Nancy A. Melville

November 18, 2013

ATLANTA — A low-tech dipstick for measuring saliva urea nitrogen levels has similar diagnostic accuracy to blood urea nitrogen levels, providing a potentially vital tool for identifying acute kidney injury in resource-strapped settings, according to findings presented here at Kidney Week 2013: the American Society of Nephrology 46th Annual Meeting.

"In regions of the developing world without organized medical facilities, this device could facilitate the handling of patients with suspected acute kidney failure," said lead investigator Viviane Calice da Silva, MD, a nephrologist with Pro-Rim Foundation, in Joinville, Brazil.

Dr. Calice da Silva and her team measured unstimulated salvia from 44 patients who were hospitalized with suspected kidney injury and compared the results with the patients' blood urea nitrogen.

Among the 44 patients, 67% were prerenal, 24% were renal, and 9% were postrenal. In all, 33% had stage 1 acute kidney injury, 27% had stage 2, and 40% had stage 3.

Results from the Integrated Biomedical Technology dipstick test correlated with the blood levels across all kidney injury stages and etiologies (P < .001).

The optimal diagnostic threshold levels for saliva were 25-34 mg/dL and 72 mg/dL for the blood measurement.

"In our study, we found good agreement between saliva and blood urea nitrogen at all stages of acute kidney injury in addition to a good diagnostic performance to discriminate between higher levels of blood vs lower values," Dr. Calice da Silva told Medscape Medical News.

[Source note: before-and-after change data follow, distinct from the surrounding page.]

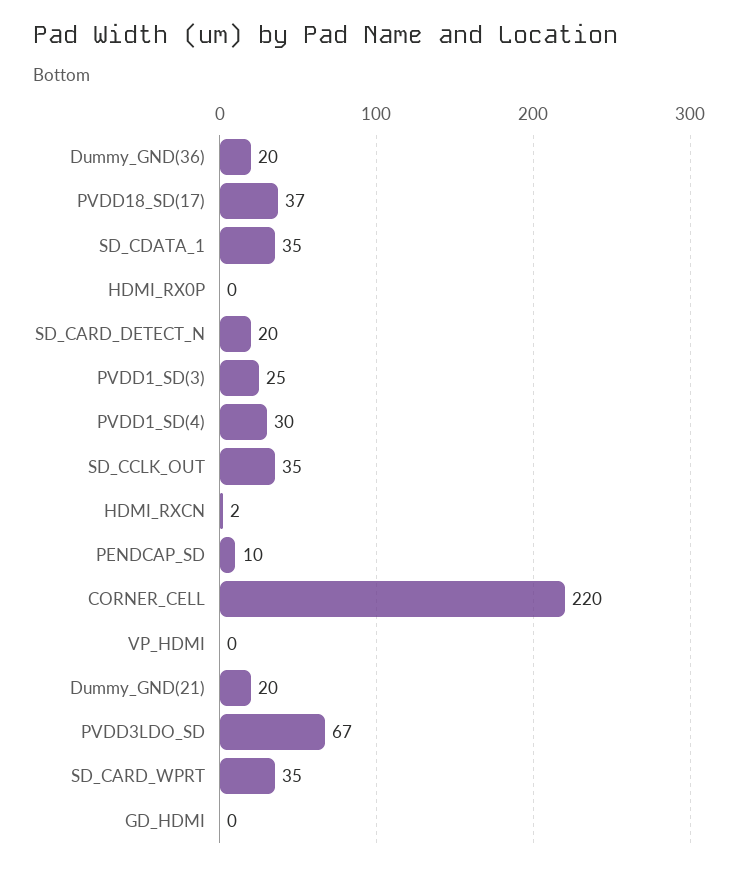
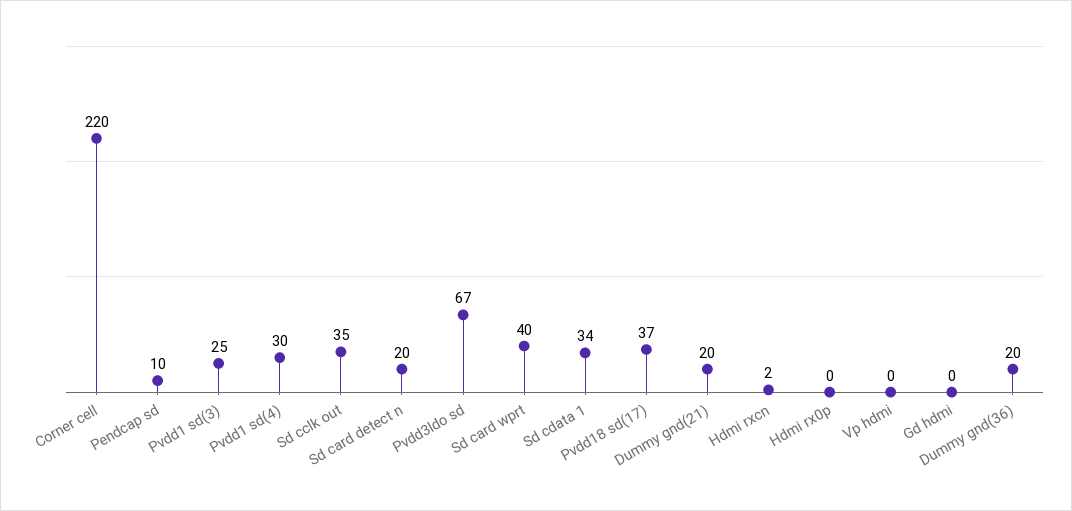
  {
    "Dummy_GND(36)": 20,
    "PVDD18_SD(17)": 37,
-   "SD_CDATA_1": 35,
+   "SD_CDATA_1": 34,
    "HDMI_RX0P": 0,
    "SD_CARD_DETECT_N": 20,
    "PVDD1_SD(3)": 25,
    "PVDD1_SD(4)": 30,
    "SD_CCLK_OUT": 35,
    "HDMI_RXCN": 2,
    "PENDCAP_SD": 10,
    "CORNER_CELL": 220,
    "VP_HDMI": 0,
    "Dummy_GND(21)": 20,
    "PVDD3LDO_SD": 67,
-   "SD_CARD_WPRT": 35,
+   "SD_CARD_WPRT": 40,
    "GD_HDMI": 0
  }

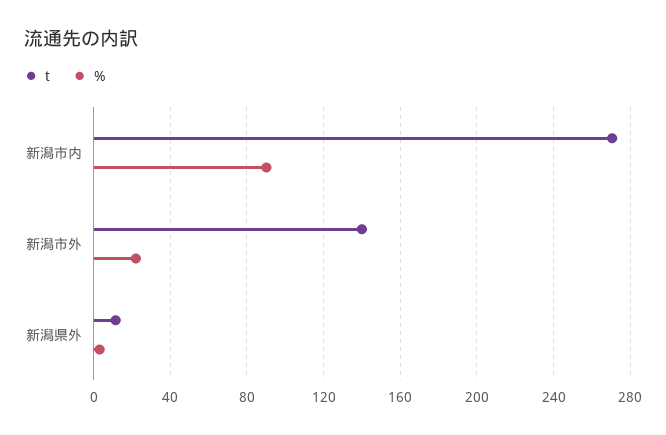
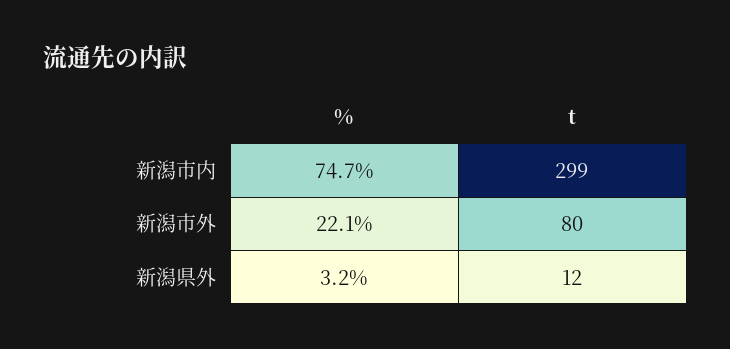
  {
    "t": {
-     "新潟市内": 270,
+     "新潟市内": 299,
-     "新潟市外": 140,
+     "新潟市外": 80,
      "新潟県外": 12
    },
    "%": {
-     "新潟市内": 90,
+     "新潟市内": 74.7,
      "新潟市外": 22.1,
      "新潟県外": 3.2
    }
  }

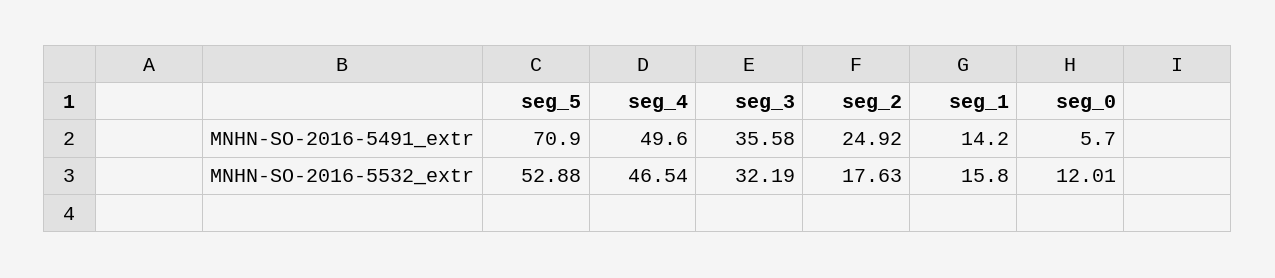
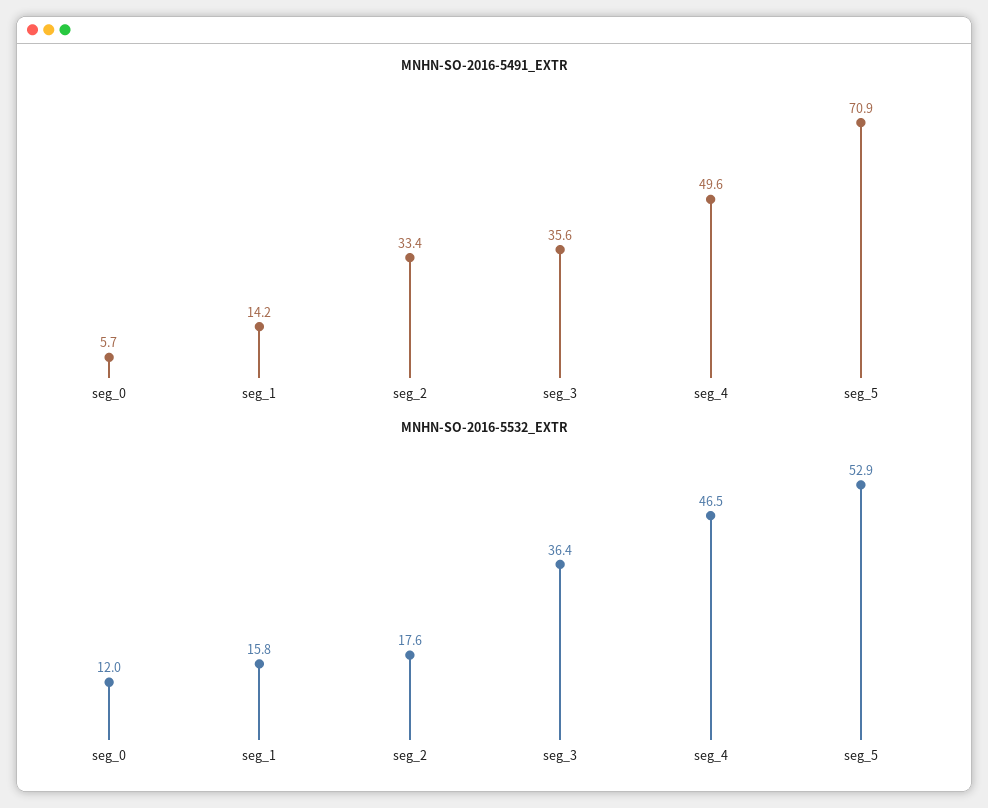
  {
    "MNHN-SO-2016-5491_extr": {
      "seg_5": 70.9,
      "seg_4": 49.6,
      "seg_3": 35.58,
-     "seg_2": 24.92,
+     "seg_2": 33.4,
      "seg_1": 14.2,
      "seg_0": 5.7
    },
    "MNHN-SO-2016-5532_extr": {
      "seg_5": 52.88,
      "seg_4": 46.54,
-     "seg_3": 32.19,
+     "seg_3": 36.4,
      "seg_2": 17.63,
      "seg_1": 15.8,
      "seg_0": 12.01
    }
  }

"We also were able to diagnose up to AKIN 3 [Acute Kidney Injury Network stage 3] vs earlier stages, regardless of etiology of acute kidney injury," she said. "This implies the ability of the dipstick to identify those in need of more intensive care and possibly of immediate dialysis."

Patent Pending

A patent for the dipstick is pending, and the device is not yet approved by the US Food and Drug Administration. When it is available, the cost will be about $1, Dr. Calice da Silva said.

"Considering the costs to install a laboratory and medical infrastructure, a clear advantage becomes obvious," she noted.

Saliva urea nitrogen levels have been well documented in the past to correlate with blood levels; however, efforts to develop technology such as the dipstick have been hampered by drawbacks in accuracy or a lack of sensitivity.

The new technology involves a testpad containing urease, which cleaves to the urea to form hydroxyl ions, causing a pH change that results in changes in the colors on strips on the testpad. The intensity of the strip color corresponds to the levels of urea in saliva.

The availability of a saliva dipstick to help detect acute kidney injury could have global implications, said Jorge Cerda, MD, from the Albany Medical College and Capital District Renal Physicians, in New York.

"This could be very important in terms of its impact around the world," he told Medscape Medical News.

"In some regions of India or Africa, for instance, if you suspect kidney injury, all you can do is see if the patient is urinating or not," Dr. Cerda pointed out. "So this one-spot, simple, no-blood-draw test could truly revolutionize the management of early diagnosis of acute kidney injury and allow for early intervention."

On a broader level, improved diagnosis could help give a more accurate picture of kidney injury around the world.

"The incidence of acute kidney injury in low-to-middle-income countries may appear to be very low ― lower than developed countries," Dr. Cerda said, "but we don't think that's true. It's more likely that it is underreported."

Dr. Calice da Silva reports no relevant financial relationships. Her coauthors report financial ties with Fresenius Medical Care, RoFAR, Roche, Aethlon, Fibrogen, Affymax, Baxter, Genzyme, and Abbott. Dr. Cerda has disclosed no relevant financial relationships.

Kidney Week 2013: the American Society of Nephrology 46th Annual Meeting. Abstract FR-PO001. Presented November 8, 2013.